You can continue by yourself. Observe that each line above could be
clarified by a sentence or a paragraph. For example, for TIME one could
say: "one GeV^(-1) is a time interval between two maxima of E(t) for
an e.m. wave at a fixed vacuum location. And for DISTANCE one could say:
"one GeV^(-1) distance is covered, in time of one GeV^(-1), by a photon,
or by any ultra-relativistic (v=c) particle.
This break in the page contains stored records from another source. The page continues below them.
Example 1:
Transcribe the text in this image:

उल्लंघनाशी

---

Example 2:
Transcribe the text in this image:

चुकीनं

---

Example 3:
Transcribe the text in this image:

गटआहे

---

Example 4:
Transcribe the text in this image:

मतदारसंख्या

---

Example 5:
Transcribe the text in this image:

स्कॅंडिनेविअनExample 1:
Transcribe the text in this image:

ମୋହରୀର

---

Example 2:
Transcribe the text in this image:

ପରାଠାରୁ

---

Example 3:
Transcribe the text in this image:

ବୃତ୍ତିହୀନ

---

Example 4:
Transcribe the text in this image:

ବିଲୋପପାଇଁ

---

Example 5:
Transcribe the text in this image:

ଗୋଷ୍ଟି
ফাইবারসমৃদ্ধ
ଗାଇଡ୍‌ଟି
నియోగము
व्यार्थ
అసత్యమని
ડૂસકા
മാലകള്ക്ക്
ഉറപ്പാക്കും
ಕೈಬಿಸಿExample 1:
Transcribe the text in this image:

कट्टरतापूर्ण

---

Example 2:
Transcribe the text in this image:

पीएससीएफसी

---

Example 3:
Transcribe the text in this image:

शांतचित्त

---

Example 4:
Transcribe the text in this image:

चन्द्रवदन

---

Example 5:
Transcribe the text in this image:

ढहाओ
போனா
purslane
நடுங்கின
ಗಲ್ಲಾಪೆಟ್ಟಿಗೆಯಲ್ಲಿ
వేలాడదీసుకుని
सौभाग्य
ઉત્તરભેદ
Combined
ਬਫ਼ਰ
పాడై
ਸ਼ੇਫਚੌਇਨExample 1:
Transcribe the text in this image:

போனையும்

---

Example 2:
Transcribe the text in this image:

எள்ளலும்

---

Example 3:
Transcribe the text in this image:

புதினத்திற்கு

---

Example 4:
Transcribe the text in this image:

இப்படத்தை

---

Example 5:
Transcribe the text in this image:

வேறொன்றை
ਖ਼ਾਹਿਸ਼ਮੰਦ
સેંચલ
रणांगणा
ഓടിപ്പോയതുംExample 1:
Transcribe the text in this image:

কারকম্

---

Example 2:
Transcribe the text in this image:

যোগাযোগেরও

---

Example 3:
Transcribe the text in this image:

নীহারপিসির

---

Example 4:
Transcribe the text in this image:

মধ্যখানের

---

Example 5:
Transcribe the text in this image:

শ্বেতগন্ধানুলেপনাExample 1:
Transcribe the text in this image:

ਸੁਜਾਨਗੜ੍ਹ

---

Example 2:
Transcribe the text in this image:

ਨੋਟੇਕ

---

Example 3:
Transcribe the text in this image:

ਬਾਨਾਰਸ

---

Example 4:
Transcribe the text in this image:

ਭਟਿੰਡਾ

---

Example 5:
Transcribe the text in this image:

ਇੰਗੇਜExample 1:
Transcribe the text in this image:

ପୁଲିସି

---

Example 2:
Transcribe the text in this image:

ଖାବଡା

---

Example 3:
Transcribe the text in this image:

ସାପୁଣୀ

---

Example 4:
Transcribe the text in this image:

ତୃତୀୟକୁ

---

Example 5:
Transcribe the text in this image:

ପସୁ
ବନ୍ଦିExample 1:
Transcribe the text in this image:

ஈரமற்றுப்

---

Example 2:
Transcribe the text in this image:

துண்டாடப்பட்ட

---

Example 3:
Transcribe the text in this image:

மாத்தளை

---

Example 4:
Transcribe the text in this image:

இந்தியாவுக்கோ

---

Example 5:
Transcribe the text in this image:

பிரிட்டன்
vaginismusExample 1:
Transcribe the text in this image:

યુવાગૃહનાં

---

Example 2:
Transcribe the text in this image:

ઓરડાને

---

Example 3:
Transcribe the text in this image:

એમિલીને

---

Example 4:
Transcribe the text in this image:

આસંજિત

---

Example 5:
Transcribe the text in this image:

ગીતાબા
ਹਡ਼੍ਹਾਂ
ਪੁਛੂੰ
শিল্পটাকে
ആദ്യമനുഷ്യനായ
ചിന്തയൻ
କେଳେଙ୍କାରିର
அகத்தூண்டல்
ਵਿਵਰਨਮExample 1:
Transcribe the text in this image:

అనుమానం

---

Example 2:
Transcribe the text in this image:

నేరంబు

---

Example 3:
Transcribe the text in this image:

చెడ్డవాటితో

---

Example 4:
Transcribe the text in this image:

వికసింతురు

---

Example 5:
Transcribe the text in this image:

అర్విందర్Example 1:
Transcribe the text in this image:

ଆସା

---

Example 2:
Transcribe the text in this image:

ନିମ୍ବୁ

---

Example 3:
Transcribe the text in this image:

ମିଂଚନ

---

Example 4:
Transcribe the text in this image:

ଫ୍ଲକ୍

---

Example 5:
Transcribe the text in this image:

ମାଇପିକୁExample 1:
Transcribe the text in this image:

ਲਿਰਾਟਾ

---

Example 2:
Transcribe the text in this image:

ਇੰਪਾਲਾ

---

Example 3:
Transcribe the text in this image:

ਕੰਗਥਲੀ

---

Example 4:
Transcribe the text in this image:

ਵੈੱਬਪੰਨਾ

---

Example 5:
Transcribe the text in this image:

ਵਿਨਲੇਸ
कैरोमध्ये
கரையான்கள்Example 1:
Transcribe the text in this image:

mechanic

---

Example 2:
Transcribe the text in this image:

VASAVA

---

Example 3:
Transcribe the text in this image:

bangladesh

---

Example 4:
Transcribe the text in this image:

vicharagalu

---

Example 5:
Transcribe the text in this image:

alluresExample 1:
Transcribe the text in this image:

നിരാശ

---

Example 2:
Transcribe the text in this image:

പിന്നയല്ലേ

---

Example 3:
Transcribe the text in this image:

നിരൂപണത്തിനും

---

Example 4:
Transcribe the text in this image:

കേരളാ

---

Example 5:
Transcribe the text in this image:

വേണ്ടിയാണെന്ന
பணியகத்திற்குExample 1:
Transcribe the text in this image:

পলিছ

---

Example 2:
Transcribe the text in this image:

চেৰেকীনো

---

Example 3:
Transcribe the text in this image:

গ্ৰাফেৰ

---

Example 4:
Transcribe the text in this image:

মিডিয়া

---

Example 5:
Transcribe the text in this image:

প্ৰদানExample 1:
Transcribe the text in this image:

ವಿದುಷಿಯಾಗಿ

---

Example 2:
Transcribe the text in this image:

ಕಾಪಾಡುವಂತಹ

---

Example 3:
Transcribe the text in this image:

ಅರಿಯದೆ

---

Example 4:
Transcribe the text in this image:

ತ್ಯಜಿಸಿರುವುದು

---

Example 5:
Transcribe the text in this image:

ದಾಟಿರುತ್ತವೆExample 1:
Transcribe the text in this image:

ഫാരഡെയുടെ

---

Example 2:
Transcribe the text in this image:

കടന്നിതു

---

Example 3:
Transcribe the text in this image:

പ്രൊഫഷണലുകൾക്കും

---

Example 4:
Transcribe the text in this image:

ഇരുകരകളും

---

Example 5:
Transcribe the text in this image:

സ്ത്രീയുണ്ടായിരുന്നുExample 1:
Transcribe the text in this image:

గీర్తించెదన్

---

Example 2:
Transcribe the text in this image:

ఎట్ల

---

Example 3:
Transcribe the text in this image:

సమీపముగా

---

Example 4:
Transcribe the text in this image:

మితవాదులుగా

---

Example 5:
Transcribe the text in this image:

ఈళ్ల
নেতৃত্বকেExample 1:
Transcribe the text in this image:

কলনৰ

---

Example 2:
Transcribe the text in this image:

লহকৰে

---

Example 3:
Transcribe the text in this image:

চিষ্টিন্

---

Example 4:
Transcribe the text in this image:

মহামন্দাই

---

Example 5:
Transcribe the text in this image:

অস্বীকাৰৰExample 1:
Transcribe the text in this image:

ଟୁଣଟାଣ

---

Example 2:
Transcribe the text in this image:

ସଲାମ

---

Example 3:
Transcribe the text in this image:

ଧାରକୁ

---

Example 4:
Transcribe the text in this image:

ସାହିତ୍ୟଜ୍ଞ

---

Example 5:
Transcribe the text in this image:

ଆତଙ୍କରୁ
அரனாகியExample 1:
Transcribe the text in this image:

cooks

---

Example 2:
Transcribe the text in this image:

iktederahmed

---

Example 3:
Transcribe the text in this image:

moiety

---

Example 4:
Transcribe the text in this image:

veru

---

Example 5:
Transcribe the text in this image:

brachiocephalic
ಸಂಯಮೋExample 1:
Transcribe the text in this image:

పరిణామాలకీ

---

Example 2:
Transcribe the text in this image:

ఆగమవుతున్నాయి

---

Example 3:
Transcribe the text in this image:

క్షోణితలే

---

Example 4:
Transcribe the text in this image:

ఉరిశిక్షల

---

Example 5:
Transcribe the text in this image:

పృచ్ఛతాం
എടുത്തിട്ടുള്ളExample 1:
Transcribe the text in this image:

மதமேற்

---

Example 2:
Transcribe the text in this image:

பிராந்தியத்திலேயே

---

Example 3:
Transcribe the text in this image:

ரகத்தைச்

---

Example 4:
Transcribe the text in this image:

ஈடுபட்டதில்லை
But what could one say about the dimentionless unit of CHARGE? It is a
charge which interacts with another charge of that magnitude, with the
force of one GeV^2 when the distance between them is one GeV^(-1). Similar
descripions can be composed for all lines. Then we can use them to convert
new unit quantities into corresponding SI quantities. For example, how
many meters in the displacement of one GeV^(-1), or how many coulombs in
one dimentionless unit of charge, or how many kilograms in one GeV of mass,
or how many pascals in one GeV^4 of pressure, or how many seconds in the
time interval of one GeV^(-1), or how many amperes in the current of one
GeV, etc. etc.?

Silly, you would say. Yes, it is, if you try to apply DOU to all parts
of physics. But high energy physicists do not do this. They use DOU in a
subfield of physics for which it was conceived. In that area it offers
several advantages, such as computational convenience, conceptual simplicity
and mental shortcuts. Try to convince a high energy physicist to give up
the GeV based system in favor of SI. S/he would say "I prefer to use both
systems, and not only two of them." And s/he would try to make fun of those
who are slaves of the "one for all" system called SI. As David Bowman, s/he
could say: units are invented to keep things as simple as possible, not to
obscure problems or to create complications. Many physicists still use old
CGSE and CGSM units, even in publications.

I played with DOU while on sabbatical at Brookheaven National Laboratory,
ten years ago. Now I have a chance of sharing what I did. Let me know if
this little essay makes sense to you. I never tried it on anybody else.
Thanks for reading it.
Ludwik Kowalski
P.S.
You can replace GeV by another energy unit, such as calorie, joule or kWh.
Even the mass-energy of an electron, or of the sun, can be used to define
one basic diabolic unit. Once this is done your chosen unit should be
used instead of GeV, in the above considerations.

A new diabolic system of unit for anybody? Two for a quoter.